At the core of the bacterial type III secretion system (T3SS), a nanomachine used to inject effector proteins into eukaryotic cells, five highly conserved proteins, SctRSTUV, form the export apparatus, which is the actual gate for effector proteins. Not only are these proteins the most strongly conserved parts of the system, but also their gene order is conserved, which is not the case for most other components of the T3SS. Interestingly, this order does not completely recapitulate the assembly order, which is SctR5-T4-S-U-V. Looking into the reasons for the conserved synteny, the authors noted a stem-loop in the mRNA of the Salmonella SPI-1 sctS gene, which is present in many other T3SS as well (and in fact had been found in Yersinia before). They then use an array of clever gene permutations and modifications to discern the benefit of this order for the bacteria. The combination of thorough sequence analysis with different, partly quantitative, protein expression and secretion assays and growth curves, both in the native Salmonella background and in heterologous systems, provides strong evidence for the interpretation of the authors: The stem-loop in sctS prevents the premature expression of SctT, which can otherwise assemble into "futile multimers" that can lead to ion loss. The presence of stem-loops in many other sctS/T genes gives weight to this finding.

This is a very nice and thorough study addressing an important point in the assembly of type III secretion systems. I only have a few suggestions.

(1) Conserved gene orders have been shown for many complexes, and the findings presented in this manuscript might be applicable to other membrane complexes.
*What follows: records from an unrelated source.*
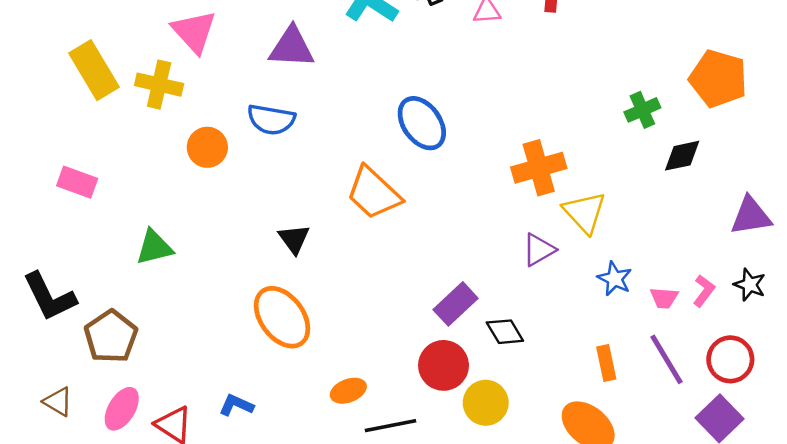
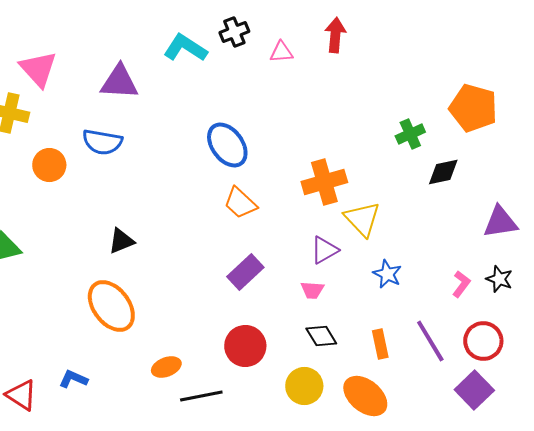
orange trapezoid: (374, 193) -> (240, 203), moved, size x0.7
black triangle: (294, 239) -> (121, 241), turned 44
pink trapezoid: (664, 298) -> (312, 290), moved
purple rectangle: (456, 304) -> (245, 272), moved
black diamond: (505, 332) -> (321, 336), moved
yellow circle: (486, 403) -> (304, 386), moved

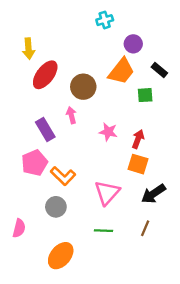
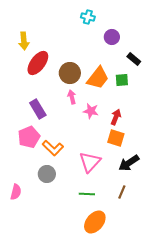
cyan cross: (105, 20) -> (88, 17), turned 32
orange trapezoid: (121, 71) -> (98, 78), moved
pink arrow: (71, 115) -> (72, 97), moved
orange ellipse: (61, 256) -> (95, 222), moved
The conservation of gene order and the presence of the stem loop give weight to the authors' findings. However, it is only mentioned quite late in the discussion that a similar stem loop was found in Yersinia upstream sctT earlier, and was interpreted differently. The authors' current discussion is somewhat evasive on this point. Why would these similar structures be used differently? Why would temperature not play a role in Salmonella SPI-1? And wouldn't the stem-loop also couple sctS and sctT expression in Yersinia? This should be addressed, if possible, by experiments (at least, the influence of temperature on the SPI-1 mRNA structure should be testable for the authors) and by a more detailed discussion (given the redundancy of RNA thermometers in the Yersinia T3SS, the interpretation in the current paper might well be the more compelling one).
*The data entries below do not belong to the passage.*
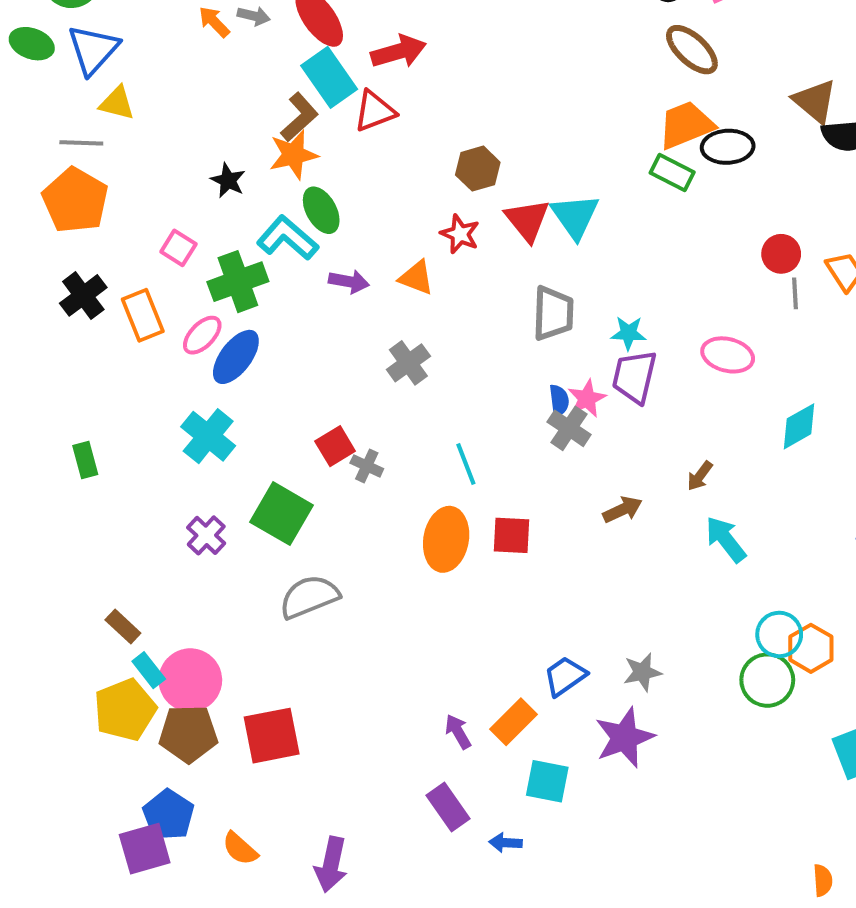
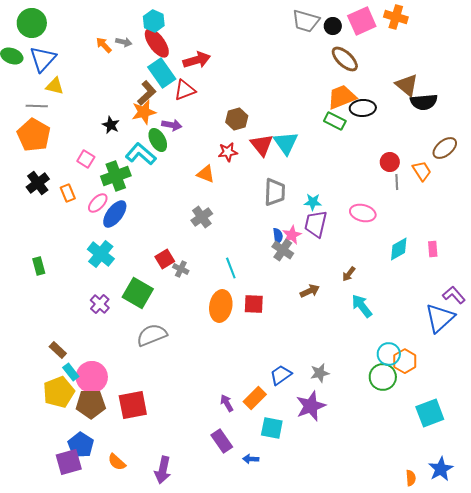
red star: (460, 234) -> (228, 152), turned -30
purple arrow: (349, 282) -> (172, 125), moved
orange rectangle: (143, 315) -> (68, 193), size x0.7

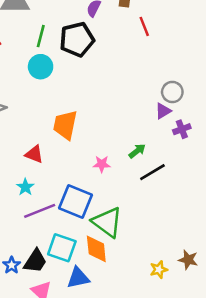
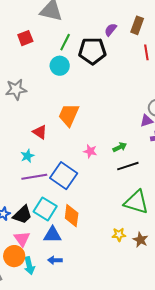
green triangle: (107, 222) -> (136, 202), moved, turned -32
yellow star: (159, 270) -> (119, 235), moved

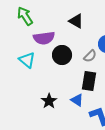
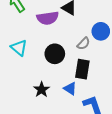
purple semicircle: (44, 38) -> (48, 18), moved
black circle: (62, 55) -> (55, 54), moved

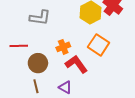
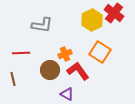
brown circle: (38, 63) -> (50, 70), moved
brown line: (36, 86) -> (13, 79), moved

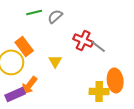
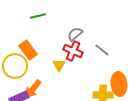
gray semicircle: (55, 16) -> (75, 34), moved
red cross: (83, 40) -> (73, 51), moved

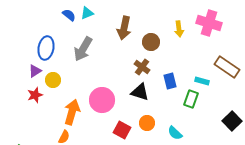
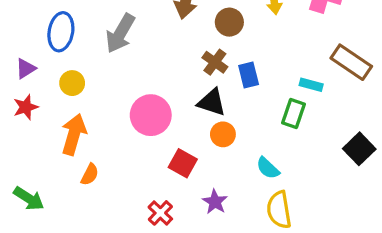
purple triangle: (35, 71) -> (26, 69), moved
blue rectangle: (170, 81) -> (249, 75), moved
red star: (35, 95) -> (26, 107), moved
orange arrow: (72, 112) -> (74, 134), moved
orange circle: (147, 123) -> (223, 134), moved

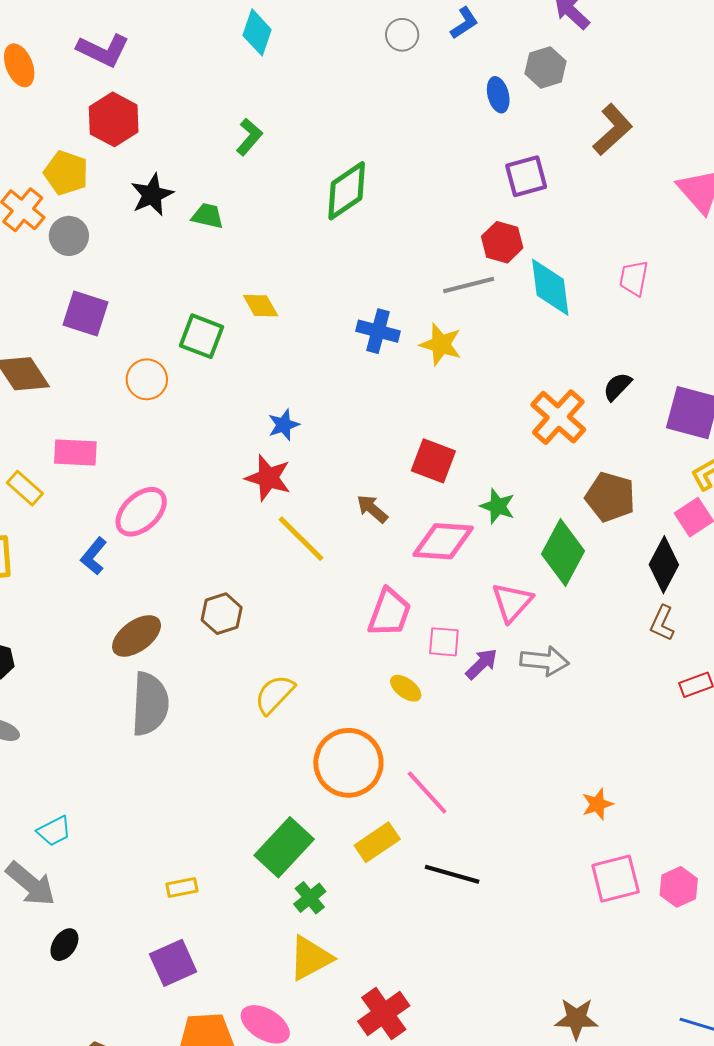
(2) A point that deserves more attention is that a similar finding in Yersinia has been interpreted differently before (as a temperature sensor rather than translational coupling) - are these systems really different? Testing the different interpretations in the respective other system (at least the influence of temperature in the Salmonella SPI-1 system used in this manuscript) would have made the interpretation even more compelling.

(3) Another point that should be discussed in more detail is why this mechanism is present when replacement of the sctT ATG by weaker start codons and the simple omission of a separate SD sequence upstream sctT would achieve the same outcome. This could be tested in one of the nice heterologous systems, as used in Figure 4.